A los que sostengan que, a pesar de todo, se está caminando hacia una mayor igualdad social, como es el caso del mayor nivel que están alcanzando las mujeres, se les podría recordar que, efectivamente, en tiempos pasados la cosa estaba verdaderamente «oblicua». Así por ejemplo, Ganivet a principios del siglo XX nos dejó la siguiente joya: «El porvenir próximo de la cuestión femenina parece ser la gradual emancipación, y con ella el rebajamiento del hombre y de la sociedad. Y si llega un día en que la mujer de carrera, hoy tolerable por ser un bicho raro, se encuentre en todas partes…, habrá que suplicar a la providencia que caiga sobre nosotros una nueva invasión de bárbaros y de bárbaras, porque puestos en los extremos es preferible la barbarie a la ridiculez… La civilización trae el rebajamiento, y el caso particular éste de las mujeres nos lo patentiza». ¿No te parece estar oyendo las críticas contra las «feminazis» procedentes de la caterva de las álvarezdetoledo, monasterios, ussias y demás ralea?

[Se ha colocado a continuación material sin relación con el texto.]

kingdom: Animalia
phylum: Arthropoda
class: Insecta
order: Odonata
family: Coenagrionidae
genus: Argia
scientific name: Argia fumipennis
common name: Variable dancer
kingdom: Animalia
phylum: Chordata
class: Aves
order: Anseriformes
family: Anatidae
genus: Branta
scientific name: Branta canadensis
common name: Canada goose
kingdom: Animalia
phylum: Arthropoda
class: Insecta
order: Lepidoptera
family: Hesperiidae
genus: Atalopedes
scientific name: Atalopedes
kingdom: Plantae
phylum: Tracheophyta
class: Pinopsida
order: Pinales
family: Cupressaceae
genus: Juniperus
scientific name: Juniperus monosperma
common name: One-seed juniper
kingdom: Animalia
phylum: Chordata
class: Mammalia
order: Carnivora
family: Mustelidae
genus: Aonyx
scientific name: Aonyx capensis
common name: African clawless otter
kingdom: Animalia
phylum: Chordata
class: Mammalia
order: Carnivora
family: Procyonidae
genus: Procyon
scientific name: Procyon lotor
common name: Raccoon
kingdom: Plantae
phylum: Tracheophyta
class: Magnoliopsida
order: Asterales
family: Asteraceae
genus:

Conclusión: no parece que don José Ortega y Gasset estuviera muy acertado cuando tanto se preocupaba por la rebelión de las masas, aunque cabe decir en su defensa que han resultado poco edificantes los momentos que los «populistas» han tomado el poder (alcanzado los cielos) y apostado por su revolución; a la postre siempre decepcionaron y la cosa suele acabar en pendulazo retrogrado. Pero a Ortega, de haber vivido en nuestros días, no se le habría escapado la ridícula (y trágica) rebelión de las élites, que nos transmiten sus ideas individualistas y egoístas, su codicia de dineros y puestos y su difusión del odio cerval hacia quienes no comulguen con sus rancias ideas. Estos dogmas constituyen la santísima trinidad antidemocrática de nuestras privilegiadas élites «patrióticas»: egoísmo, codicia y odio.